:: Quoted passage

Looking forward to version three, there are a couple themes that we're targeting. The first is enabling desktop workloads. This is making it possible to author WPF and WinForms component on top of the core stack. In the same way that .NET Core is side by side, these UI stacks will also be side by side, which means that we can actually do some bug fixing in WPF. I don't know, has anyone ever looked at the WPF controls implementation? It's complicated and compatibility is basically impossible. The second is, we want to continue to innovate inside the runtime. We got a lot of wins by doing this in version two. We think if we keep focusing on this, we can continue to move the bar forward, both and performance and in expanding the capabilities of the runtime.

We've talked a lot about our emphasis on performance. I wanted to take a bit of a deeper look at one of the features that were key to our performance story and .NET Core 2 and that's Span. When looking at performance of a managed application, one thing that's going to repeatedly come up is controlling allocations. Allocations in managed code are generally cheap, but not free. A short lived allocation is inexpensive the majority of the time. But there's that occasion when that simple allocation triggers a garbage collection. So suddenly, this really simple bump pointer has now gone to an actual GC pass. Or even worse, you might trigger a gen 2 allocation. Oftentimes, to improve your performance of applications, is essentially controlling your applications on the critical hot pass, either by converting critical types of structs using object pooling, or changing how hot pass just simply avoid allocations at all.

When looking at the ecosystem, we saw a pattern of problems here, too many string and array allocations across the ecosystem. There were a number of reasons for this. Sometimes the customer had just chosen a bad approach and forced a lot of allocations. In many cases, though, we found we were just giving the customers little other choice. The .NET APIs as a whole tends to prefer having strings and arrays as input. For instance, if you want to parse an integer out of a piece of text, you have to allocate a string first to get there. That means if you have a big web request header, and you want to get a couple little numbers out of it, for every one of those numbers, you have to allocate a stream. Again, these are small little allocations. But for the totality of your application, they start to add up.

Furthermore, in text-based applications like websites, you often end up dealing with text in both two forms, strings and character arrays. These types of simply don't mix. So whenever you're trying to write an algorithm that processes text, you end up in a kind of bad decision. Either you have to write the algorithm twice, or you have to essentially take on an allocation and say, "I'm going to take the allocation to convert that char away into a string and write the API once."


Now, Span is how we approached this particular problem. At its core, it's basically a block of contiguous memory. It's a pretty simple concept but it's also quite powerful, because it's a unified representation for all our contiguous memory types. It has the usability and performance and safety of arrays. But if you look at it, there's an indexer, there's a link, we have bounds checking. The runtime will optimize it in the exact same way it optimizes arrays. It's also a unified representation. No longer do I have to write the same API for a string and an array. I can just write one that takes a span and feed both of those pieces of data into it.

::::
:: Extracted records

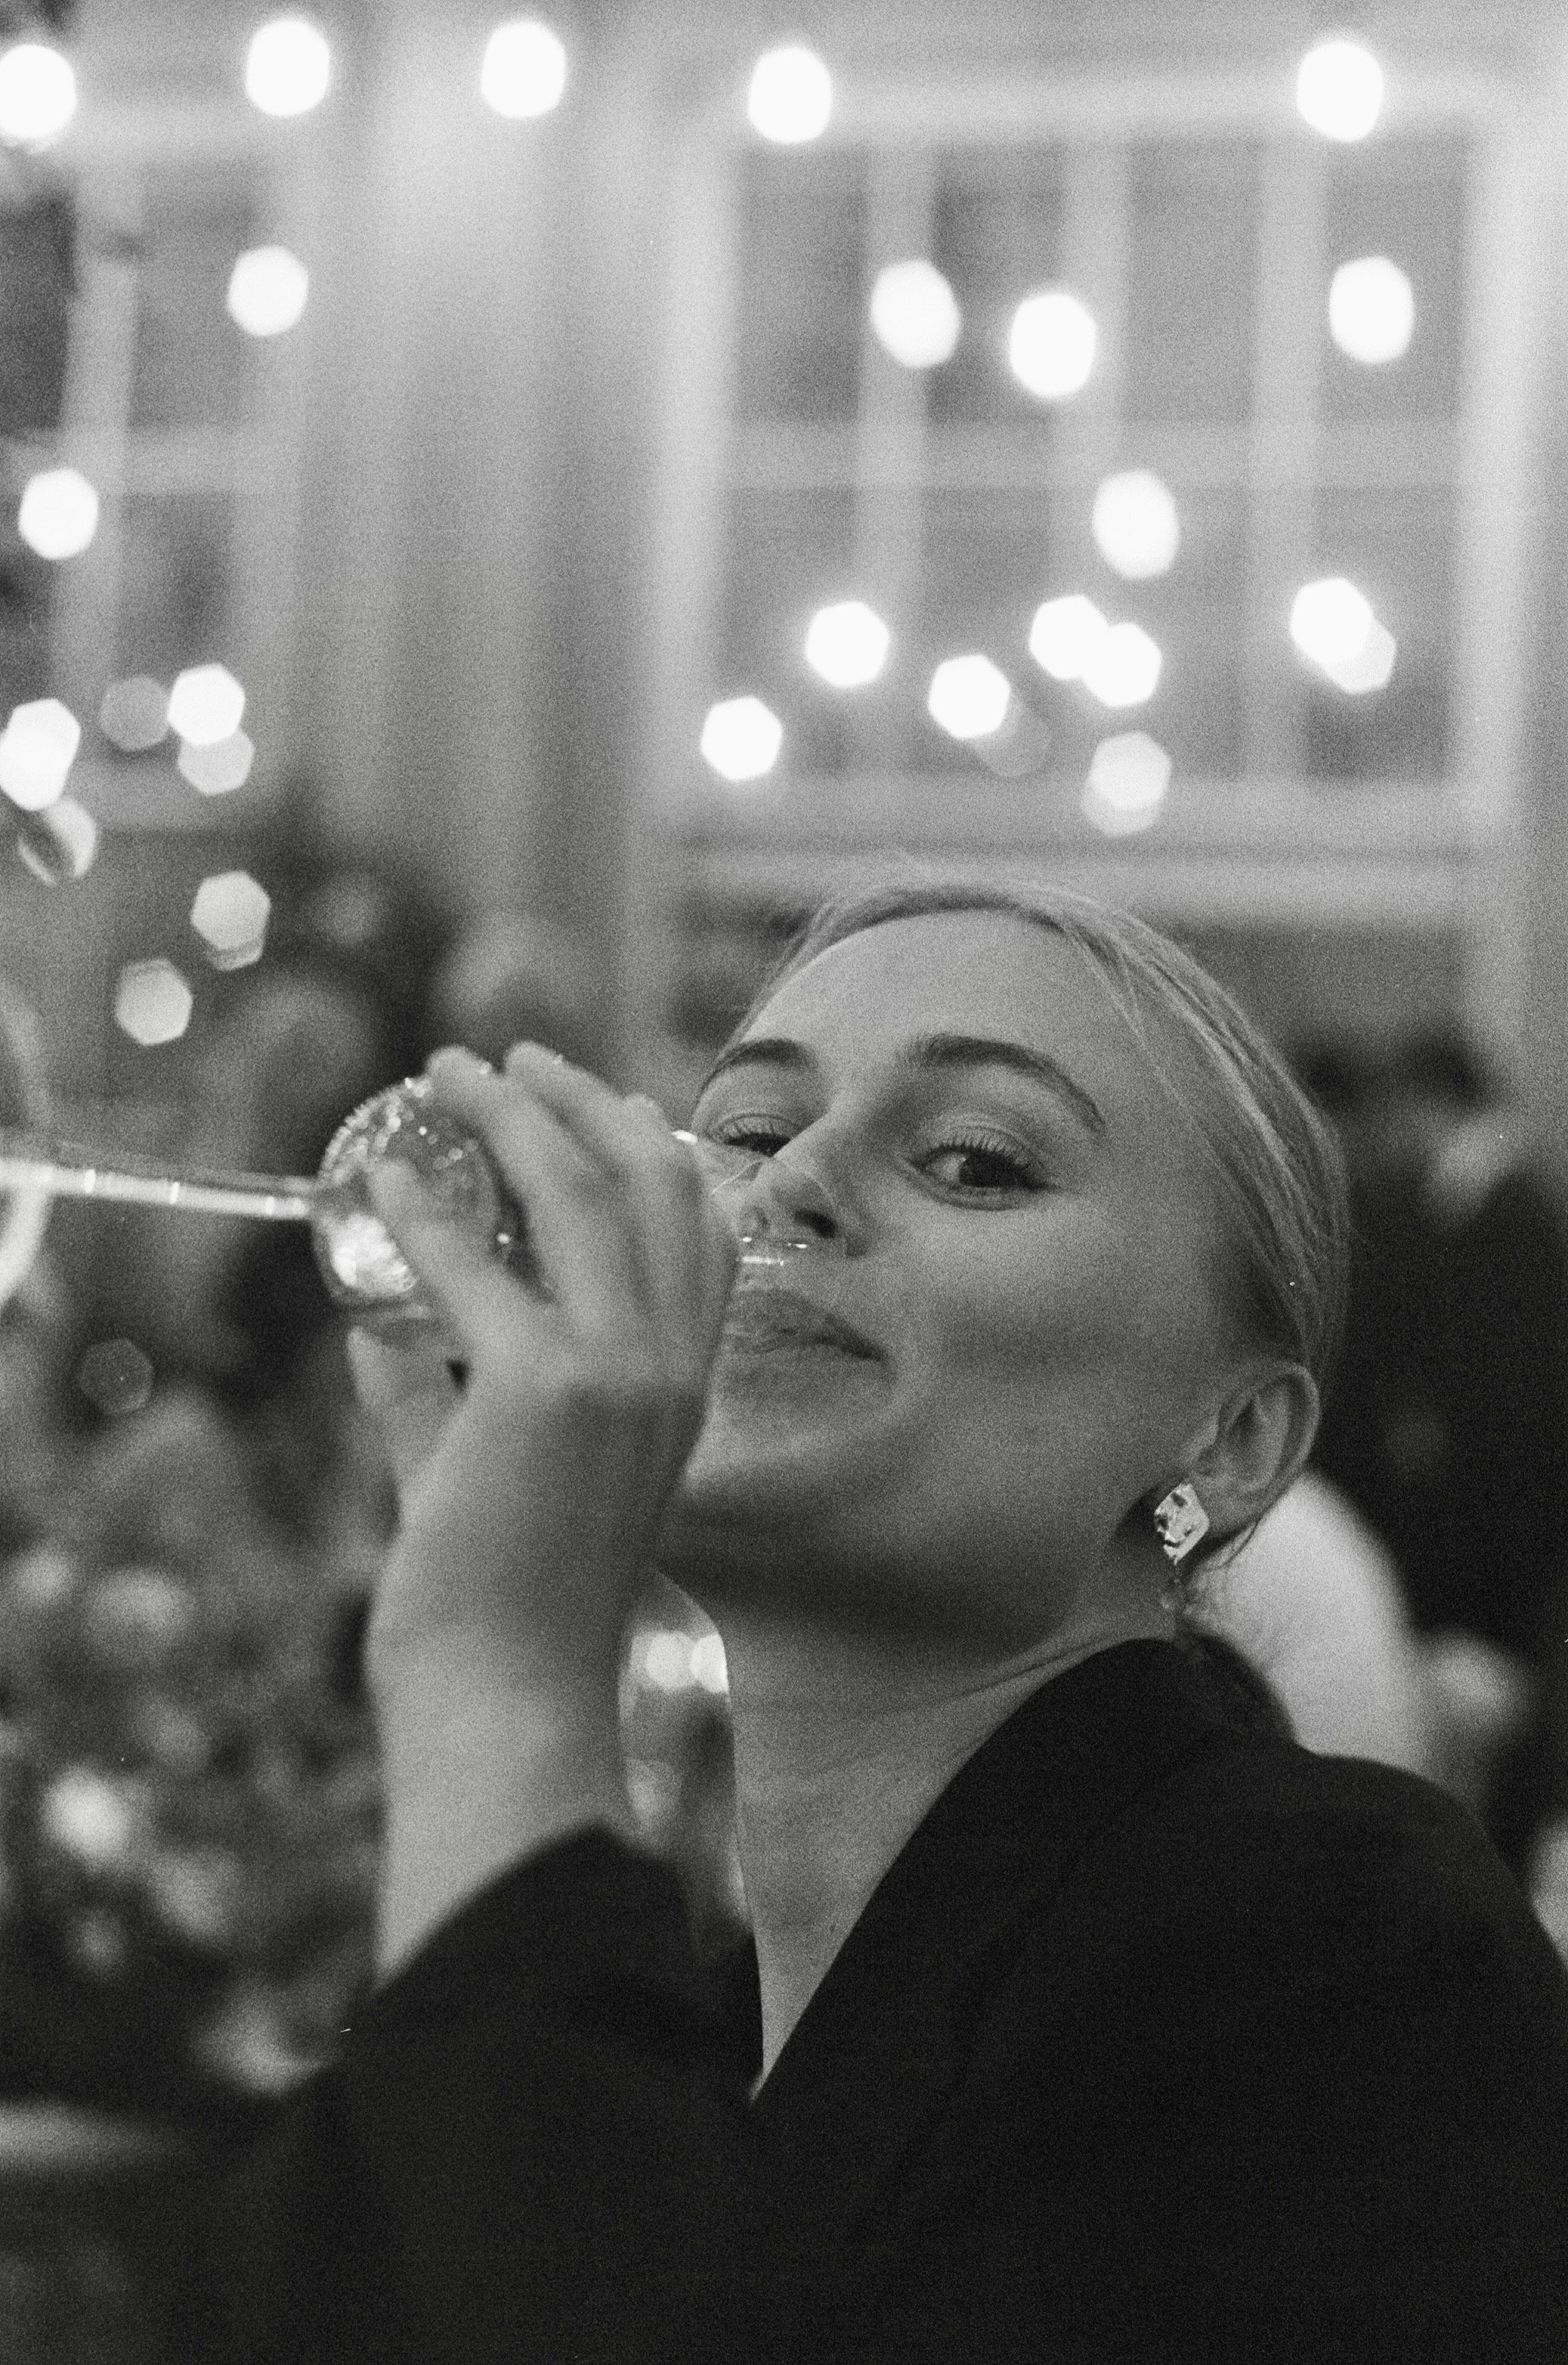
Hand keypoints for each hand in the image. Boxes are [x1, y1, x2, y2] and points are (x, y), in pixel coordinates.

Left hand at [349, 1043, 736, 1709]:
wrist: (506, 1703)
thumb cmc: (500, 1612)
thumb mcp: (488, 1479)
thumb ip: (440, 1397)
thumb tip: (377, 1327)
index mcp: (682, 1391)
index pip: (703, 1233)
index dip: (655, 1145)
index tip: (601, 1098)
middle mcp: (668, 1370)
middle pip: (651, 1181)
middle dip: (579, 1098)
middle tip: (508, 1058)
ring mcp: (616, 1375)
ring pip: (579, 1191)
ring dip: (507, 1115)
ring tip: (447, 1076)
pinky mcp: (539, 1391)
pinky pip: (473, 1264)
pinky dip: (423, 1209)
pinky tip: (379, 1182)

::::
:: Extracted records

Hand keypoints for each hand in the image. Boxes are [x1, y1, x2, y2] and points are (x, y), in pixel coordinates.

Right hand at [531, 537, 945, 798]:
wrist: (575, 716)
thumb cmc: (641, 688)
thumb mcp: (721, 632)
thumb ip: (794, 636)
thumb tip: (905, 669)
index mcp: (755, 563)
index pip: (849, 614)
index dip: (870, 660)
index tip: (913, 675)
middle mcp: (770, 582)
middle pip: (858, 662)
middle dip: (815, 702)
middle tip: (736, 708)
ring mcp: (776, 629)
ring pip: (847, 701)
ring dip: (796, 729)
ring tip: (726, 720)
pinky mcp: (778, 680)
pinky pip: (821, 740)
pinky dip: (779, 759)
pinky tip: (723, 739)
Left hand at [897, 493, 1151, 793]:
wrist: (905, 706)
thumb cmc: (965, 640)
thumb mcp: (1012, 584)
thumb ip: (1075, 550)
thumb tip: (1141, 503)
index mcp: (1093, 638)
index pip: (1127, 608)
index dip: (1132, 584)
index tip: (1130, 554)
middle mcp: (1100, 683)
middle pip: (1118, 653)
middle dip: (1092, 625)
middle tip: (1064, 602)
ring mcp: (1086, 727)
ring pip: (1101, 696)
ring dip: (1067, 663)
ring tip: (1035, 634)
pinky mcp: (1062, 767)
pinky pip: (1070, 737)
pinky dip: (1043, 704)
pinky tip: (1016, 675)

::::

• [Exercise instructions]:
a) Answer these questions from the .NET Core talk excerpt, one per line:
(i) Which two UI stacks will version three let developers build components with on top of the core stack?
(ii) According to the excerpt, what do you have to allocate first to parse an integer out of a piece of text?
(iii) At its core, what is Span described as?
b) Write the next part of the .NET Core talk excerpt, picking up after its final sentence.

• [Answers to the exercises]:
a)
(i) WPF and WinForms
(ii) A string
(iii) A block of contiguous memory

b)
It also enables no allocation slicing. Today, if you have a string and you want to extract a portion of that string, pretty much the only choice you have is substring, which forces an allocation. The same is true with arrays. And now with Span, I can just create a smaller Span over the same memory. And because it's a struct, there's going to be no allocation penalty there.

Due to the escape analysis, we've actually done work in the compiler so that you can allocate arrays on the stack in a lot of cases. This is not something where if you do a pattern, the JIT can look at it, and maybe it'll optimize it to the stack. You can actually declaratively say, "Please allocate this array on the stack." And there's no risk of safety issues, there's no risk of returning bad pointers. If you do it wrong, the compiler will tell you. There's also kind of a sibling child, the Span, which is ReadOnlySpan. That's kind of our non-mutating version of it. This is when you just want to provide a view of memory to consumers without letting them touch anything.

So I think it's important to dig into the implementation of Span to understand why we can get such performance benefits out of it. The type is simply a reference and a link. For those of you who are unfamiliar with references, kind of think of it as a pointer that's safe. This is powerful, though, because that reference can target a string, an array, or even a piece of unmanaged memory. It doesn't have to refer to the start of an array, this reference can point into the middle of an array. This is overall just kind of an approximation of Span. This type actually isn't representable in C#. And that's because this is actually an intrinsic to the runtime, the same way that array strings in [inaudible 00:31:17]. But this code is kind of a good approximation of how it works.

Being intrinsic though is important because it allows the runtime the heavily optimize this type. It can essentially give it all the characteristics of arrays. It can ally bounds checks allocation, ally bound checking in the right places and do a pretty progressive in-lining. That means that in cases today, like when you have a string and you want to move it to a read-only span of char, you can do so with no performance penalty whatsoever. And as I noted before, they have the general usability of arrays. So if you're familiar with using arrays, indexer's length, using a span is literally no different.

Here's a simple function demonstrating where Span can help out. So this is a function that will take a string that has two numbers separated by a comma, parse out those two numbers and return them. This is the type of function that you would write, for instance, if you are parsing CSV files. The code here is pretty straightforward. Find the separator, get the text of the number with substring and then pass int.Parse. Then return the numbers back as a tuple. But this code that's just converting existing text into numbers is causing you two allocations. And because you've taken a string as input, it's possible that you're forcing an allocation on the caller as well.

Like I said, calling this once is not that meaningful. But imagine you're processing a file with thousands and thousands of lines. These applications will start to add up. So using span, we can eliminate these applications without really having changed anything about the algorithm. The slice method here was just returning a read only Span now, instead of before, when we allocated a string. Int.Parse has been changed to take these Span as primitive types, as well as pretty much all of the other formatting and parsing code in the framework.

Now we have all of this parsing and returning and we've incurred no allocations. Additionally, now, because since we moved our input from a string to read only Span as well, we actually have the opportunity to go back to our call sites, and potentially eliminate some allocations there. But they're actually nothing forcing us to look at call sites. There's an implicit conversion between string and read only span of char. All of the code that was calling us before simply continues to work. This is great because it means I can make these small targeted changes to my code, and not have to go back and do massive refactoring across my application.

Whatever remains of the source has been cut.